Samsung HT Quiet strange EEV behavior (drops) above certain compressor speed

I have the r290 it makes no difference :joy:

The biggest fix I have found is to take the pwm control away from the unit and run the water at the flow you need for the heat loss with dt5

I’ve removed all of the cycling up to about 11c outside temp before it was 6c

Oh, shit :slight_smile: What’s wrong here then? Can’t get it.

How did you take PWM control away? I don’t have problem with cycling but to keep the target flow stable. Simply when flow temp reaching the target the pump start to panic and start to change compressor frequency erratically in big increments instead of 1 or 2 hz up and down.

I wouldn’t claim to operate a minimum running cost setup, but have a look at a typical day’s monitoring output:

As you can see, I force the compressor to (pretty constant) minimum speed (magenta line), where it stays for hours at a time. I had #2091 set to 1 and allowed LWT to find it’s own level. I set WL down by 10degC at 10:40 after post-setback house rewarming was complete. The roomstat was finally satisfied at about 12:45, and switched the compressor off for about half an hour until hysteresis kicked it back in. The new lower minimum inverter speed of 14Hz roughly matched house heat loss so the compressor ran interupted until evening. No PWM as you can see from the black line.

So it may not be the most efficient HP on the market, but I’m quite glad I went with Samsung…

I currently set the flow temp dynamic the next experiment would be WL with the setting that keeps it on until room temperature overshoots and see if that yields different results. Last time it didn’t

Last time I asked Samsung told me this was normal and just look at the avg :roll_eyes:

I have to add my comment here for balance…

I just cannot understand this negativity toward the Samsung HTQ. Mine works perfectly as advertised as a boiler replacement solution. Whole house constant 19c in depth of winter. SCoP is class leading.

The latest firmware resolves the LWT modulation so that it will vary by upto 3 degC based on the MIM room thermostat giving a constant temperature without on/off compressor cycling. ( yes really! see below )
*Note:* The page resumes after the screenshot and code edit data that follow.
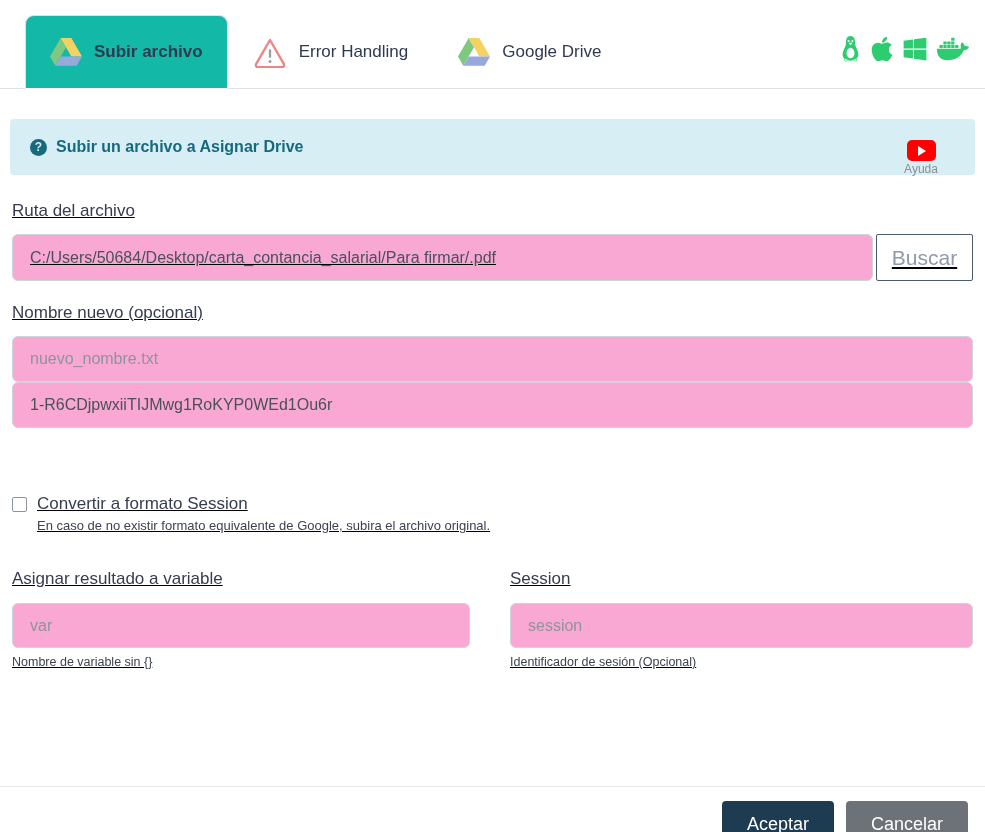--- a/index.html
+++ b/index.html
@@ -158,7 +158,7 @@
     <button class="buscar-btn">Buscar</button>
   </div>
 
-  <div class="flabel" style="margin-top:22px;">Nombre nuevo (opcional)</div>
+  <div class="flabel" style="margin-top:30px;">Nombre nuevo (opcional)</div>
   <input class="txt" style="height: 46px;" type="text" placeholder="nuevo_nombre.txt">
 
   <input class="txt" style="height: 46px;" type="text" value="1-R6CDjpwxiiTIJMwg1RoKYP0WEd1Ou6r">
I have experimented with increasing radiator size and found it improves performance but you can run it at higher temperatures if you are stuck with small emitters.

The above short cycling I can reproduce by when accidentally allowing the upstairs zone to shut off on a thermostat - it does warn about this - I now keep all zones fully open so that the volume and heat load is constant.

see above - rapid short cycling every 5 minutes when the zone closed resumed normal cycling when opened

I doubled the radiator sizes in the downstairs rooms and you can see the effect here. The compressor load is more or less constant and more efficient like this. very satisfying.

as I say this is an ingenius two stage HP a bit more expensive but hey! it heats DHW to 60c with a CoP of 2.5 which is worth having if you use alot of hot water like we do.. (No problem with heat stealing on frost protection if the coil is at the bottom like on UK DHW tanks). Easy to install with existing UK plumbing no buffer tank or volumizer needed - in fact no plant room at all which is what they intended as an option for some markets. I would not hesitate to recommend it for retrofitting into UK homes.

Well said, @designerguy. My new neighbour is interested in fitting an HP and I will definitely be pointing him in Samsung’s direction.

Main question will be: HTQ series which I am just beginning to get the hang of (2-stage compression so very few defrosts, also fairly flexible and efficient, easy and cheap to monitor, reliable so far…) versus R290 Gen7 series which I don’t know anything about (except better thermodynamic efficiency than R32, better GWP).

Has anyone out there operated both, so might advise please?

I have a Gen6 8kW R32 unit which has been slightly disappointing. It works well if the outside temperature is above 6C but performance drops significantly below this. (It also has a noisy compressor.)

I’ve spent a lot of time looking at different replacement options, including Samsung units which would be the easiest drop ins. I was interested to see that the HTQ units perform better than the R290 units according to the Samsung specs.

At 2C/35C water 12kW HTQ CoP 4.3, 12kW R290 3.6, 8kW R32 2.98

At -2C 12kW HTQ CoP 3.65, 12kW R290 3.21, 8kW R32 2.67

At -7C 12kW HTQ CoP 3.15, 12kW R290 2.75, 8kW R32 2.43

At 7C they are all very similar.

Of course changing the heat pump is a silly idea from an economic PoV, it would take about 100 years to recover the capital outlay in money savings!

Thanks @billt. I think my neighbour can discount the Gen 6 - according to the Midsummer website this range is being withdrawn from sale later this year.

Those CoP numbers surprise me slightly - R290 physical properties usually result in better overall efficiencies than R32. That they apparently don’t is probably down to the economiser circuit that the HTQ range incorporates but the R290 range doesn’t. The economics of the two ranges are probably a wash (Samsung are usually pretty shrewd when it comes to pricing), so for my neighbour it’ll probably be down to his environmental worries or lack of. (R290 GWP = 3 versus R32 GWP = 675.)